The proposals come amid a record Rs 1-trillion-plus mop-up through IPOs this year, the bulk of which came from new-age and loss-making companies

Sebi
Securities and Exchange Board of India
Samie Modak Mumbai
4 min read Last Updated : Nov 17 2021 | 8:05 AM IST
The Securities and Exchange Board of India (Sebi) has proposed to tweak rules governing initial public offerings (IPOs) to bring in more transparency and accountability.

The market regulator has sought a cap on the amount companies, mainly start-ups, can raise for inorganic growth initiatives and also on the quantum existing shareholders can offload in the IPO. Further, Sebi has proposed to increase the lock-in period for anchor investors from 30 days to 90 days. It has also called for the monitoring of IPO proceeds.

The proposals come amid a record Rs 1-trillion-plus mop-up through IPOs this year, the bulk of which came from new-age and loss-making companies. The regulator on Tuesday issued a consultation paper in this regard. Sebi has invited market feedback before the end of this month, after which it will firm up the rules.

“It is seen that lately in some of the draft offer documents, issuer companies are proposing to raise fresh funds for objects where object is termed as 'Funding of Inorganic Growth Initiatives', which include future acquisitions, investing in new business initiatives and strategic partnerships by the company without identifying the target acquisition or specific investments proposed to be deployed out of issue proceeds… raising fund for unidentified acquisition leads to some amount of uncertainty in the IPO objects,” Sebi said in the paper.

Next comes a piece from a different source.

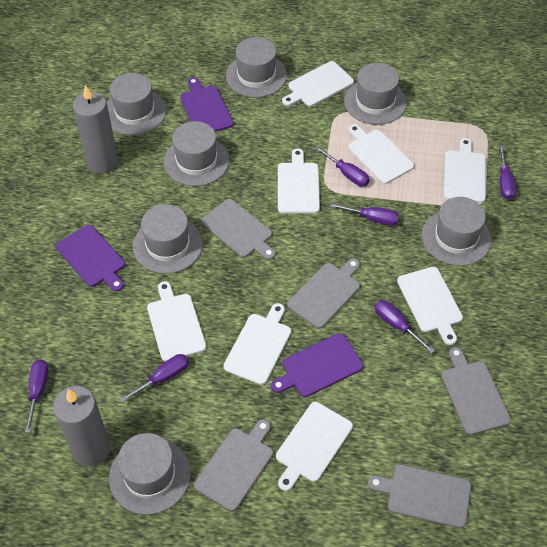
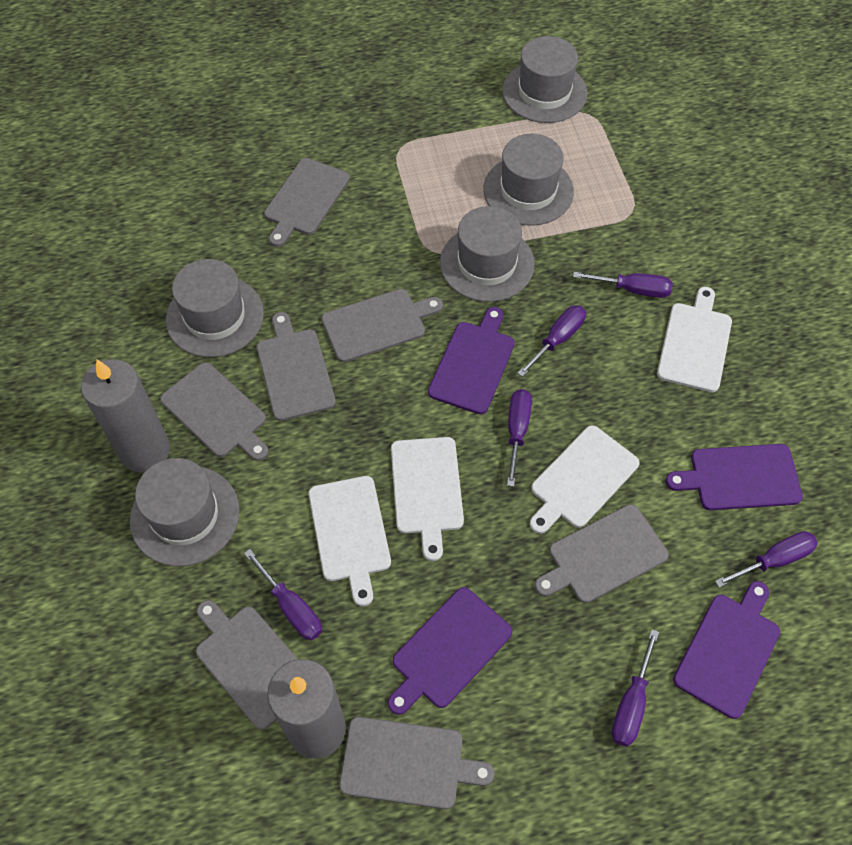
grey cutting board: [194,419,273,511] [201,199,276,260] [287,258,360,329] [368,464,471,528] [441,347,511,435] = 5 -> [160,362,269,461] [196,600,298,730] [257,312,336,421] [264,158,350,247] [321,289,443,362] [339,717,494,809] [535,504,669,603] = 7
grey hat: [107,73,166,135] [109,433,191,515] [133,204,203,274] [164,121,229,186] [226,37,287,98] [344,63,407,125] [422,197,492,266] = 7 -> [130,458,239,566] [166,259,264,357] [440,206,534,302] [483,134,574,226] [502,36,587,123] = 5
purple cutting board: [56,225,125,292] [180,77,234,132] [271,333,363,397] = 3 -> [388,587,512,715] [428,307,515,414] [666,444,803,510] [673,581,780,719] = 4
white cutting board: [147,281,206,361] [223,303,291,385] [276,402,353,491] [278,149,320,213] [282,61,354,106] [348,124,414,184] [397,267,463,345] [443,138,486,203] = 8 -> [308,476,391,606] [391,437,464,561] [529,425,639,534] [657,287,732,392] = 4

Start-up IPOs such as Zomato, Policy Bazaar, and Paytm had stated objects of the issue as funding acquisitions and growth initiatives.

“Sebi wants to limit the end use of funds raised if the objective of IPO proceeds is not specific. It wants to encourage definitive end-use plans from companies going for IPOs. This will help in better monitoring and help safeguard investors,” said Supreme Waskar, a corporate lawyer.

The current rules allow companies to raise up to 25 per cent of their IPO proceeds under a vague head of ‘general corporate purpose (GCP)’.  

Sebi has prescribed a combined limit of 35 per cent of the fresh issue size for deployment on such objects of inorganic growth initiatives and GCP. The cap won't apply if the companies are more specific about their plans at the time of filing their offer document.

"The restriction (combined or otherwise) on usage of funds for funding of inorganic growth initiatives may cause a lot of discomfort to companies intending to go for an IPO, as this would, ostensibly, come across as a restriction on the flexibility available with companies to deploy their funds," said Gaurav Mistry, associate partner, DSK Legal.
ASSESSING IMPACT
  • Companies will have to be more specific about what they want to do with IPO money
  • Existing shareholders will have to show more skin in the game
  • Anchor investors will have to show longer commitment
  • IPO proceeds will undergo greater monitoring
The regulator has also raised concerns over high dilution by existing shareholders in the IPO. It has proposed companies where there are no identifiable promoters, those holding over 20 per cent can sell at most half of their pre-IPO holdings. The remaining will remain locked in for at least six months from the IPO.

The move, Sebi said, is to ensure more skin in the game and inspire confidence among investors, particularly in the case of loss-making companies.

"IPOs have historically been one of the most sought after routes for exit by investors, especially financial investors. A blanket restriction on the pliability of significant shareholders to exit through an offer for sale (without taking into consideration the nature of investment, the investment tenure, and many such essential parameters) could come across as extremely unpalatable, and may have a cascading effect on the Indian capital markets going forward," said Mistry.

Sebi has also proposed that at least 50 per cent of the shares allotted in the anchor category remain locked for 90 days instead of the current lock-in of just 30 days. “It is felt that a longer lock-in for anchor investors will provide more confidence to other investors,” Sebi said.

The regulator has also proposed that the issue proceeds earmarked under GCP be brought under monitoring. Every company raising fresh proceeds in the IPO has to appoint a monitoring agency. The agency’s job is to oversee whether the funds are used for the stated purpose in the offer document. The GCP component is currently kept out of such monitoring.